For our first issue of 2018, the R&L editorial board wanted to put together a very special “green” issue. We traveled across the country and talked to many experts to bring you essays, interviews, reviews and more, focusing on the environment, good stewardship and the importance of property rights.
For the cover story, Director of Communications John and I ventured to Bozeman, Montana, and Yellowstone National Park. In “Growing pains in the Romance Lands,” Couretas describes the difficulties of preserving land while also allowing for businesses to grow and new communities to be built. In an accompanying feature, "Betting the ranch", Couretas profiles John and Ramona Baden, who put their Montana ranch into a conservation easement rather than cashing it in.
Last year, I visited Washington state where I spoke with Todd Myers, director of the Center for the Environment at the Washington Policy Center. We discuss everything from dolphin-safe tuna, leaded gasoline and the importance of where people who care about the environment actually live. You can find all that in “A conversation about the best policies for the environment.”

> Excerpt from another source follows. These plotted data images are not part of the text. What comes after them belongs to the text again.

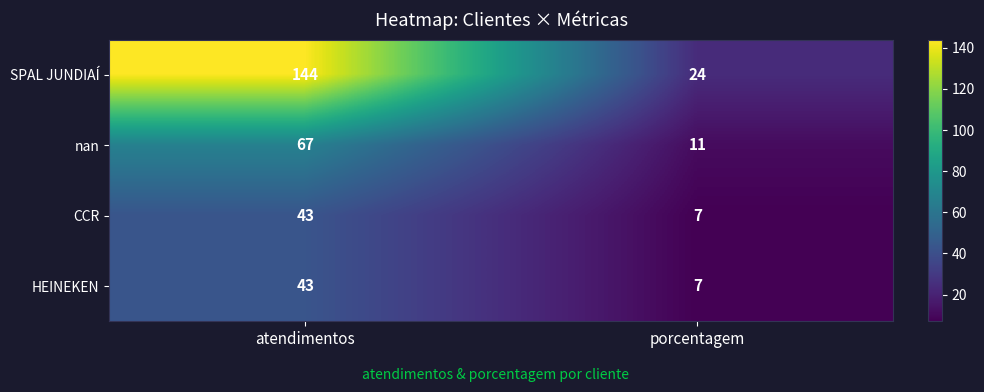

What is the maximum value shown in the chart?

144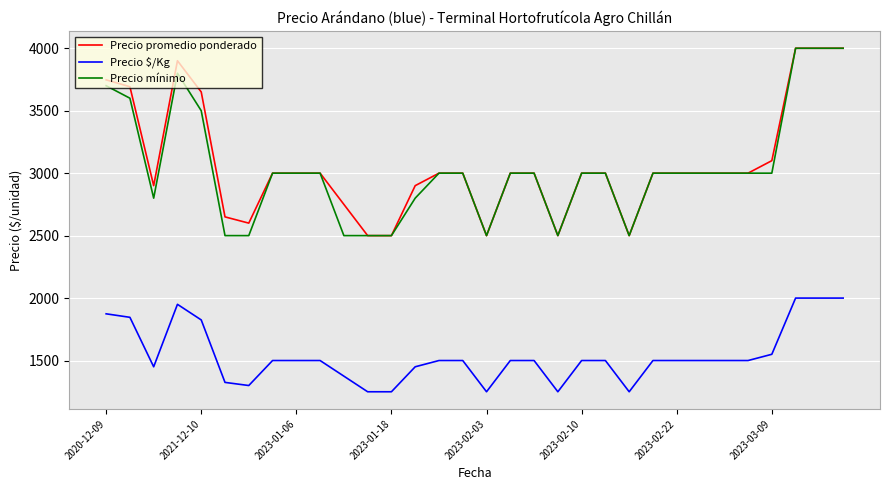

True or false: Precio $/Kg and Precio mínimo cross at least once.

False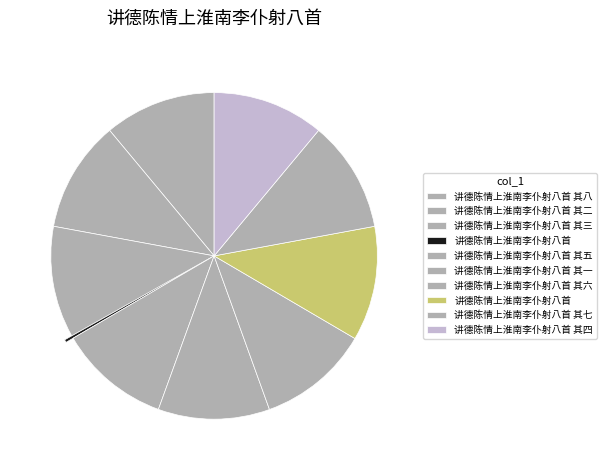

Which category has the smallest portion of the pie?

讲德陈情上淮南李仆射八首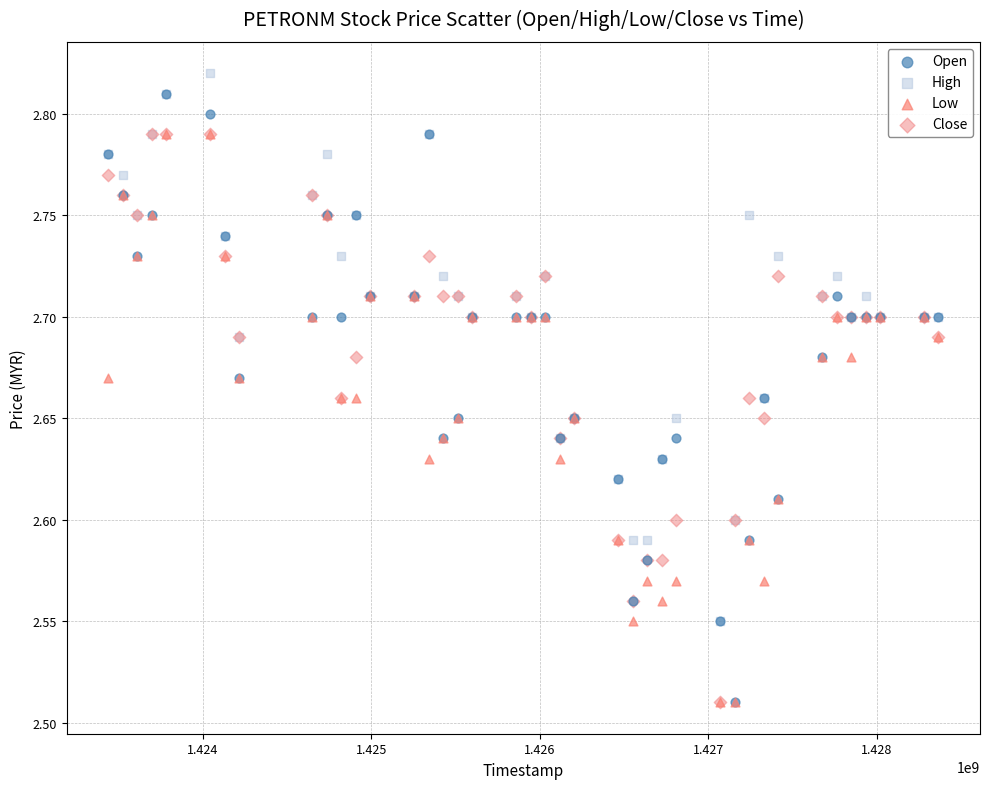

What are all the series names shown in the legend?

Open, High, Low, Close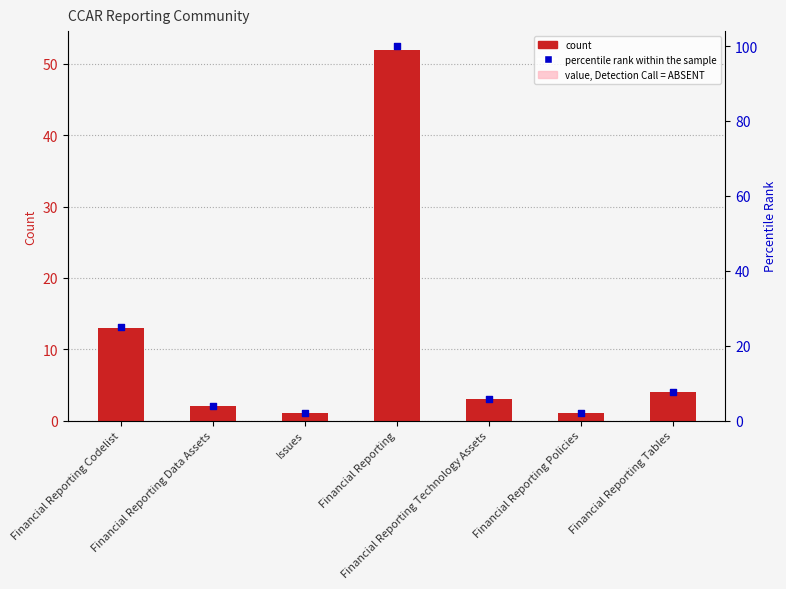

Is the value of Count at Financial Reporting Policies greater than the value of percentile rank within the sample at Financial Reporting?

No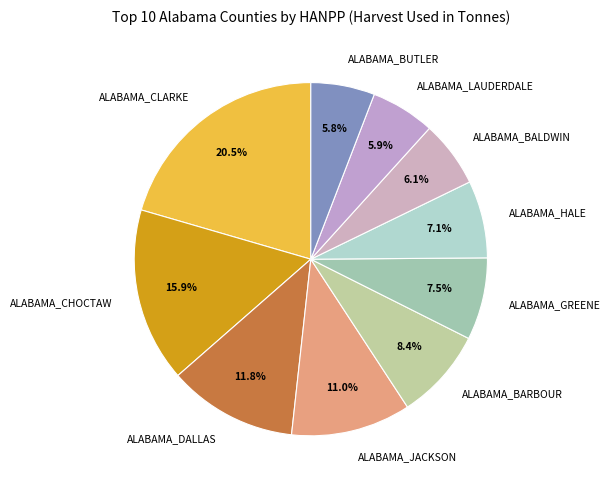

What percentage is the ALABAMA_CHOCTAW slice, to the nearest percent?

16%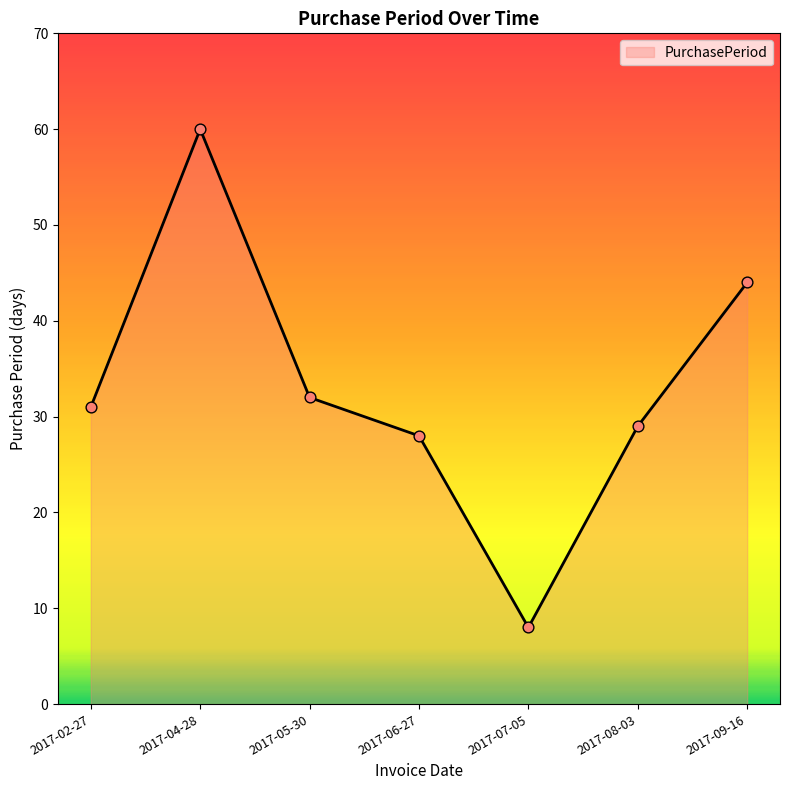

Which has a higher value, 2017-05-30 or 2017-07-05?

2017-05-30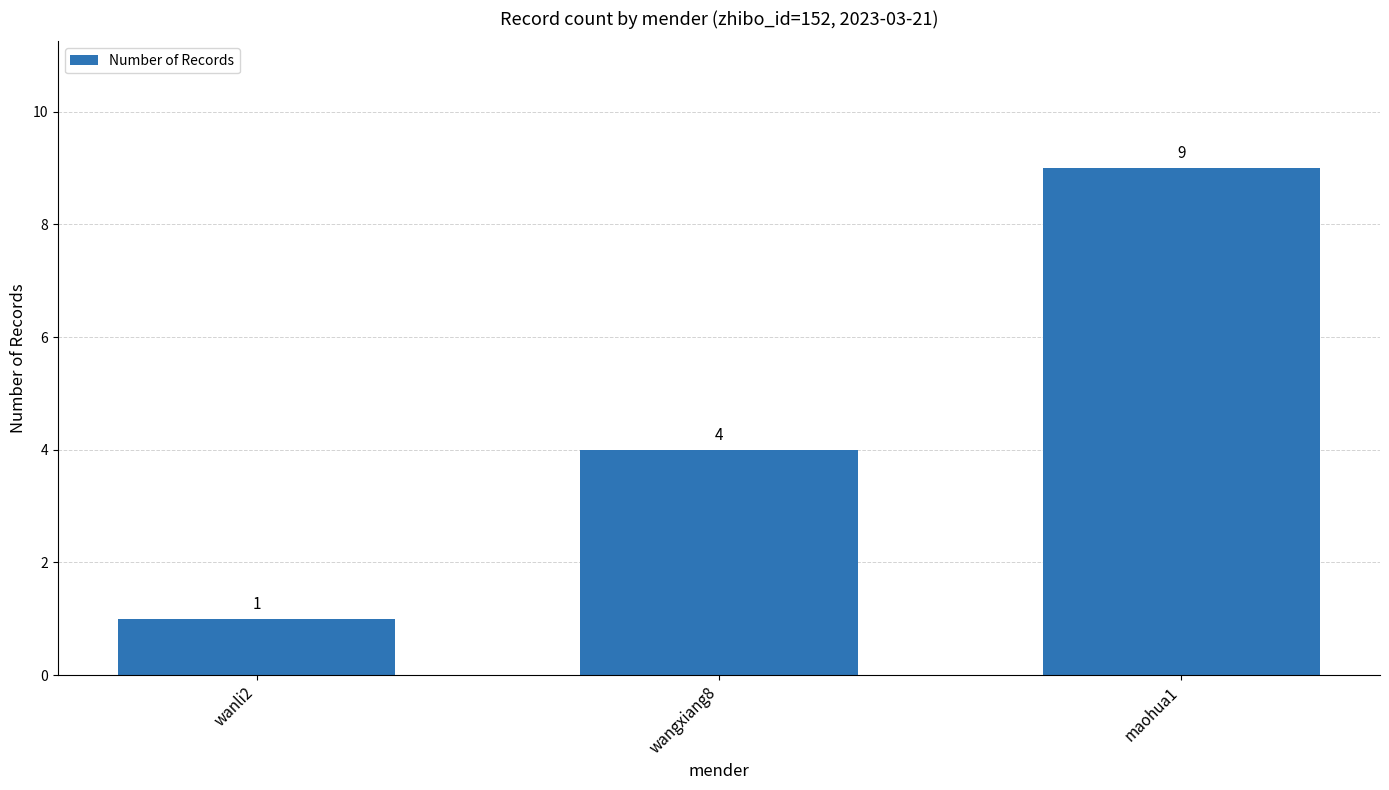

List the labels in order of value, largest first.

maohua1, wangxiang8, wanli2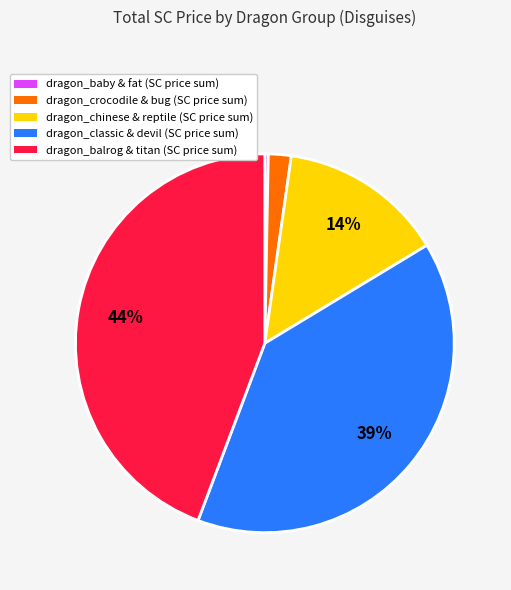

True or false: dragon_chinese & reptile (SC price sum) accounts for 14% of the total.

True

For our transatlantic sections, you can find an essay from Bishop Dominique Rey about why our language is so important when discussing environmental concerns in “Going back to the grammar of creation.” Philip Booth talks about Pope Francis’ Laudato Si’ and what it’s missing. "Laudato si’ would have been a more rounded document if it had considered the importance of private property for the protection of the environment," Booth argues.
Bruce Edward Walker reviews The Death and Life of the Great Lakes and discusses why these bodies of water are so important to us in the midwest.
Featured in our “green” liberal tradition is Aldo Leopold, the “father of ecology.” Leopold truly practiced what he preached and used his own land to test conservation and restoration efforts. He spoke about the importance of “individual responsibility for the health of the land” and the importance of private property rights for the good of the land.